**Written task:** Find every line in the listing below that contains the string "important" and copy each of those lines. Only matches with the same capitalization count.
** Data for analysis follows **
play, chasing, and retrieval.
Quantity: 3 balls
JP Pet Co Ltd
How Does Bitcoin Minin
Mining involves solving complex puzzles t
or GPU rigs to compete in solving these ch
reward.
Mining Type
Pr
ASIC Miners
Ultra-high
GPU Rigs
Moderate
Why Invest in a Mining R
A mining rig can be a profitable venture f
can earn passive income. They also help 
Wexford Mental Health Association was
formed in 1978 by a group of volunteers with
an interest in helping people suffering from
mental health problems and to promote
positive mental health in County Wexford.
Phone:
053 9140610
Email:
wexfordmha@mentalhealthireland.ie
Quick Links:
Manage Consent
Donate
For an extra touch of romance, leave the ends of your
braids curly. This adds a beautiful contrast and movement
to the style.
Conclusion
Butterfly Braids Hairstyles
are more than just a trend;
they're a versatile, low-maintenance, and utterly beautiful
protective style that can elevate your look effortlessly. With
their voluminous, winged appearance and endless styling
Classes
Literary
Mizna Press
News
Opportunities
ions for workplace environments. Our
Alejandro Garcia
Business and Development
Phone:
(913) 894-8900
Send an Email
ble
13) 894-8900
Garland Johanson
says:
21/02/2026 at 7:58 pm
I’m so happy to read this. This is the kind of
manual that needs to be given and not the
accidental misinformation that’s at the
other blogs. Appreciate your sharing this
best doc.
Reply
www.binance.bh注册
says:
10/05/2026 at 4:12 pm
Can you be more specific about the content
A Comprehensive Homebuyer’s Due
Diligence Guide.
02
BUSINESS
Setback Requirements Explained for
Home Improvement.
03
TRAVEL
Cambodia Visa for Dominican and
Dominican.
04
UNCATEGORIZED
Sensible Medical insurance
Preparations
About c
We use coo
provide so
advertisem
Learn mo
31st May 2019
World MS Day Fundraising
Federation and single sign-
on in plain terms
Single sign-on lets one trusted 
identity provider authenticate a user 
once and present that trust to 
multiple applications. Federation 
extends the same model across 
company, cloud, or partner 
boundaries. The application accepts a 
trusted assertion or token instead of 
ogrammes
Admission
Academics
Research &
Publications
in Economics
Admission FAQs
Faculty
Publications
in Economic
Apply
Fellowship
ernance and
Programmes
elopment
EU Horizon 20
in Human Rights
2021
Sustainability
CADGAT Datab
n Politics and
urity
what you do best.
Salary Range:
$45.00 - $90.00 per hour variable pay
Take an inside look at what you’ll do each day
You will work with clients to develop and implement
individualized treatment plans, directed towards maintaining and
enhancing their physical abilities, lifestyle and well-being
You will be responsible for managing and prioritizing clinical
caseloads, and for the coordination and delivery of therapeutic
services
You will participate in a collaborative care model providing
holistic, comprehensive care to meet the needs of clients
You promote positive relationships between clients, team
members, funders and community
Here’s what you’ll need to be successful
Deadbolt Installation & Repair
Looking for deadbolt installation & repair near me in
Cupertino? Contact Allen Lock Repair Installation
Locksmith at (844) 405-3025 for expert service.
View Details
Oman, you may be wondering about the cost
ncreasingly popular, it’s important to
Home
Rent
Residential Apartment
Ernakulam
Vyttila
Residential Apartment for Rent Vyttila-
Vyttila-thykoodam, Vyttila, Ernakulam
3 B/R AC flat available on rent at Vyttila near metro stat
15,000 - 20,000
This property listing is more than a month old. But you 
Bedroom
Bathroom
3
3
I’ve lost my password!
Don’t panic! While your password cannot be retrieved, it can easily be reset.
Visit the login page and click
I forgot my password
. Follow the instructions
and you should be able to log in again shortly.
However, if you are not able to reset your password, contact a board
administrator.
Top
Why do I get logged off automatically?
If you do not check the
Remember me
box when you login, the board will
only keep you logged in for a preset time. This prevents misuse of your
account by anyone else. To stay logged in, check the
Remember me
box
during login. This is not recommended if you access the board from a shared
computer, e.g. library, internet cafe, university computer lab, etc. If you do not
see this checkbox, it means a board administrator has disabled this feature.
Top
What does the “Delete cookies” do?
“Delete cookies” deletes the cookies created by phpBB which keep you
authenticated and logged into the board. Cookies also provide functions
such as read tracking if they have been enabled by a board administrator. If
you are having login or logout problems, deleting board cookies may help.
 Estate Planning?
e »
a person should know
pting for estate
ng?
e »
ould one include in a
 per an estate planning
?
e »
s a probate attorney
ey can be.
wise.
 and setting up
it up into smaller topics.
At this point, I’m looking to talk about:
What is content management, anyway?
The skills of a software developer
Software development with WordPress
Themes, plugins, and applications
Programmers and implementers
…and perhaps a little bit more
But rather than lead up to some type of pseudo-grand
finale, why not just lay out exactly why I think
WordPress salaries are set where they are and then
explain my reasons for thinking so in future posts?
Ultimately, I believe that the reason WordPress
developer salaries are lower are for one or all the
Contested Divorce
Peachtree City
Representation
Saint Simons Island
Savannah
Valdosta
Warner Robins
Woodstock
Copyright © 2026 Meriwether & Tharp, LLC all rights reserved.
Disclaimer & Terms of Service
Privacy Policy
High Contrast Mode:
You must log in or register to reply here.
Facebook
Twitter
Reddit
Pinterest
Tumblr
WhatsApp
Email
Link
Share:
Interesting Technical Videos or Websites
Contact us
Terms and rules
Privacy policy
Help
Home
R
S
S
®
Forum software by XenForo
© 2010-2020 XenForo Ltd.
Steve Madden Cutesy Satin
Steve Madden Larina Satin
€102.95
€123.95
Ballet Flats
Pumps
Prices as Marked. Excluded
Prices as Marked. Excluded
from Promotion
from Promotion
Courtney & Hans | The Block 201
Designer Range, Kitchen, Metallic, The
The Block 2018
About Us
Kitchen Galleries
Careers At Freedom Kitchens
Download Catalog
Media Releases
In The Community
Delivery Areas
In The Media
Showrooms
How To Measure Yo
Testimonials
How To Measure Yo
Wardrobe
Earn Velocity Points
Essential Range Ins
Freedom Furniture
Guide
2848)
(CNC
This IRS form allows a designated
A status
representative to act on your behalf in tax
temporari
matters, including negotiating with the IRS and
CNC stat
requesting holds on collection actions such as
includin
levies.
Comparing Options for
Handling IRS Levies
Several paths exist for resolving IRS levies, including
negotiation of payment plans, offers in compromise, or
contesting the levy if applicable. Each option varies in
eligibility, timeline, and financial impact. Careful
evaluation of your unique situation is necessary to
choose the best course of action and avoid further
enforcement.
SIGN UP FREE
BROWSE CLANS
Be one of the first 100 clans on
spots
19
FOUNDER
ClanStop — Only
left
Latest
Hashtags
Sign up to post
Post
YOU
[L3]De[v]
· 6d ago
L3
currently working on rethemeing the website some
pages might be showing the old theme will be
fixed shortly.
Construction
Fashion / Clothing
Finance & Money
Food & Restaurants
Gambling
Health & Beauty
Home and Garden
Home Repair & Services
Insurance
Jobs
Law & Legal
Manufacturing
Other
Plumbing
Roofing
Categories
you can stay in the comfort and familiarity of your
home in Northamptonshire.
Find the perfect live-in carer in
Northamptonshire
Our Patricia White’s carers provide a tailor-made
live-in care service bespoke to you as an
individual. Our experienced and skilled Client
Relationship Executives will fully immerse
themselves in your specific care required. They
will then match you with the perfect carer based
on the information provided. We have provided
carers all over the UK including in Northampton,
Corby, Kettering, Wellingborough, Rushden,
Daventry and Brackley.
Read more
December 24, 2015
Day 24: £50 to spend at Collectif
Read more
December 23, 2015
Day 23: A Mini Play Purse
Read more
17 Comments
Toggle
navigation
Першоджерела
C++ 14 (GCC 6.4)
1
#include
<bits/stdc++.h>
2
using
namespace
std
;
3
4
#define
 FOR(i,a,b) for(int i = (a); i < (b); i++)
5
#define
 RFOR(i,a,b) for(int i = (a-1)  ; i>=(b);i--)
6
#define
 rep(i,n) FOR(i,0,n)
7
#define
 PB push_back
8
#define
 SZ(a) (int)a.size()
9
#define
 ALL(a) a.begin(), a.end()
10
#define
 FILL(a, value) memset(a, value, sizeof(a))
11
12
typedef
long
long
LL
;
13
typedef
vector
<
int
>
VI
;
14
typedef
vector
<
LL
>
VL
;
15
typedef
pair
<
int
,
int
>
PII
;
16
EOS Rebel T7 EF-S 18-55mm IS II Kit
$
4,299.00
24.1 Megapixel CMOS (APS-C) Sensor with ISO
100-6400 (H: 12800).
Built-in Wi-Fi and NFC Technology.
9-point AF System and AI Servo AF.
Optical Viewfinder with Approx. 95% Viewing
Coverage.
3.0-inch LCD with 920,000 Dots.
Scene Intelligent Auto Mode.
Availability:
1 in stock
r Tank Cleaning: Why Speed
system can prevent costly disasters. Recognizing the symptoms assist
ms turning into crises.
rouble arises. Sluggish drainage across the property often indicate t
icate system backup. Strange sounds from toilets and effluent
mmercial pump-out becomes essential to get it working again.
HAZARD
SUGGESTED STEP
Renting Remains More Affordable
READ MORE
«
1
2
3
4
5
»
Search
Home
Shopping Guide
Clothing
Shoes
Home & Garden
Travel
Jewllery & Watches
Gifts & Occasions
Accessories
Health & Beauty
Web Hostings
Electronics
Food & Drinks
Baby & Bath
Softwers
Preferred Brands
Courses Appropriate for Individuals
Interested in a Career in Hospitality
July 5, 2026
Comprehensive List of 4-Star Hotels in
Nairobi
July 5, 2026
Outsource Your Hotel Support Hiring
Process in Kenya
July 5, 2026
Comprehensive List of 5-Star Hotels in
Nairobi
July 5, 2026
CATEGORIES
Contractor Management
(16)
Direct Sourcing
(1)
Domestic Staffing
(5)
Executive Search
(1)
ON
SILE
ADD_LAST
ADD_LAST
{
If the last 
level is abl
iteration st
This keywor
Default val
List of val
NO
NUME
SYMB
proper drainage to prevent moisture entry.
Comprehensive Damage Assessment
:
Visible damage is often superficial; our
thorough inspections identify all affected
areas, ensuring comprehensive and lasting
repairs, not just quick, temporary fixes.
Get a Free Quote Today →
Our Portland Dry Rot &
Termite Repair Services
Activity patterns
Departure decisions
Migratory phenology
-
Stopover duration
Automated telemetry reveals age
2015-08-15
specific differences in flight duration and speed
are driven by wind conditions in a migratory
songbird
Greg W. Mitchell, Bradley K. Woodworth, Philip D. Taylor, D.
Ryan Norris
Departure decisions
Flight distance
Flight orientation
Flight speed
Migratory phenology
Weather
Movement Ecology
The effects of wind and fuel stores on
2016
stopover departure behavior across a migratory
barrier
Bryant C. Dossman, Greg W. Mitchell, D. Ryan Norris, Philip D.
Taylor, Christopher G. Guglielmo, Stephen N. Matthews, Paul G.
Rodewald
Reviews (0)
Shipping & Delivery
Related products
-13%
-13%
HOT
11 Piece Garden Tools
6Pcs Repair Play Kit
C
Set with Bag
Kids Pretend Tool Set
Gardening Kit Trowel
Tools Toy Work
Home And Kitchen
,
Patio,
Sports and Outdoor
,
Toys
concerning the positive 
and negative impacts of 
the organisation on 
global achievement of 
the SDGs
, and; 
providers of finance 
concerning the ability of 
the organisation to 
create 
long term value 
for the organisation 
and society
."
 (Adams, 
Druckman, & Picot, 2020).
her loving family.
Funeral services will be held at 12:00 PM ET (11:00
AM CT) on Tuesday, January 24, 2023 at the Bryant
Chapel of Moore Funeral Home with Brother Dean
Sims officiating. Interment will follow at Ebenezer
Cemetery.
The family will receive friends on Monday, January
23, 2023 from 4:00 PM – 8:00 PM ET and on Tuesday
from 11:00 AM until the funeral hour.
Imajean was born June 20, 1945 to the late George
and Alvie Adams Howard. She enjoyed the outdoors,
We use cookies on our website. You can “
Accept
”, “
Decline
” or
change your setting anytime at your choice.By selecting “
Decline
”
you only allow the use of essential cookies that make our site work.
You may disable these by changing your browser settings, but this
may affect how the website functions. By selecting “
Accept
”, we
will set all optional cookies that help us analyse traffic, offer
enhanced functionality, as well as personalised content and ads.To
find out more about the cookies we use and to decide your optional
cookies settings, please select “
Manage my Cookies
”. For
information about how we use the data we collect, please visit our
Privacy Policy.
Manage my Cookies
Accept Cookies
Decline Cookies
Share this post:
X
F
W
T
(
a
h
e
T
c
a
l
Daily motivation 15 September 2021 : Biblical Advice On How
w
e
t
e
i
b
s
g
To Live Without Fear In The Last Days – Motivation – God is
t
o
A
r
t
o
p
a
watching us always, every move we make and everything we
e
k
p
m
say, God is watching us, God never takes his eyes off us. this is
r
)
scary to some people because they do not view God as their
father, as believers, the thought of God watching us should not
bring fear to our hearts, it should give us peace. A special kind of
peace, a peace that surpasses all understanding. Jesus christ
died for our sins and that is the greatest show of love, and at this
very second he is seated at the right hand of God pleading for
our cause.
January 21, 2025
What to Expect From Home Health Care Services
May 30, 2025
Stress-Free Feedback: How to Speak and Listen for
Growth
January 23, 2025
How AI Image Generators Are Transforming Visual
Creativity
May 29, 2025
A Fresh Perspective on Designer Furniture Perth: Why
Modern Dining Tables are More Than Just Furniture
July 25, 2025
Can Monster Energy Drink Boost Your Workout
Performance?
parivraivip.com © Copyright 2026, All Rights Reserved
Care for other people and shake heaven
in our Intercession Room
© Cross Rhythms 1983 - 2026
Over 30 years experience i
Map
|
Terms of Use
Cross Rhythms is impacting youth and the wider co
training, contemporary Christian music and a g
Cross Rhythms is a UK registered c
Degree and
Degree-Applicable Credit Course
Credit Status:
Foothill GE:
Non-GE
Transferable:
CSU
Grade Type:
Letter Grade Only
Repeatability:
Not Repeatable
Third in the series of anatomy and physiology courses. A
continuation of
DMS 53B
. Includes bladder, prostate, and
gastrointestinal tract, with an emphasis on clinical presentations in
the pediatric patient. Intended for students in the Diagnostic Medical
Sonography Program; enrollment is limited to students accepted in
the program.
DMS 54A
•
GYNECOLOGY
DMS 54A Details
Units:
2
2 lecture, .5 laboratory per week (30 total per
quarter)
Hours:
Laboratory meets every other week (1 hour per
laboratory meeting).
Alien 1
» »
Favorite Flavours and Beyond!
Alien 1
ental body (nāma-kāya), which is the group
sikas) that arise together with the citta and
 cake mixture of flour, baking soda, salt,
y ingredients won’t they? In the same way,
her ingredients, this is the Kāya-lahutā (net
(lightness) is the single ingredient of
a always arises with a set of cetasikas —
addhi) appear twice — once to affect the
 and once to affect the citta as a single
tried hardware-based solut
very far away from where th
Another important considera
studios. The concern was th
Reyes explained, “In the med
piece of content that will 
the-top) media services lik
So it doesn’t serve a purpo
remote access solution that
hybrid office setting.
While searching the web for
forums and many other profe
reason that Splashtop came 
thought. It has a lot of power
** End of Data for analysis **
**Solution:**
ncreasingly popular, it’s important to
Another important considera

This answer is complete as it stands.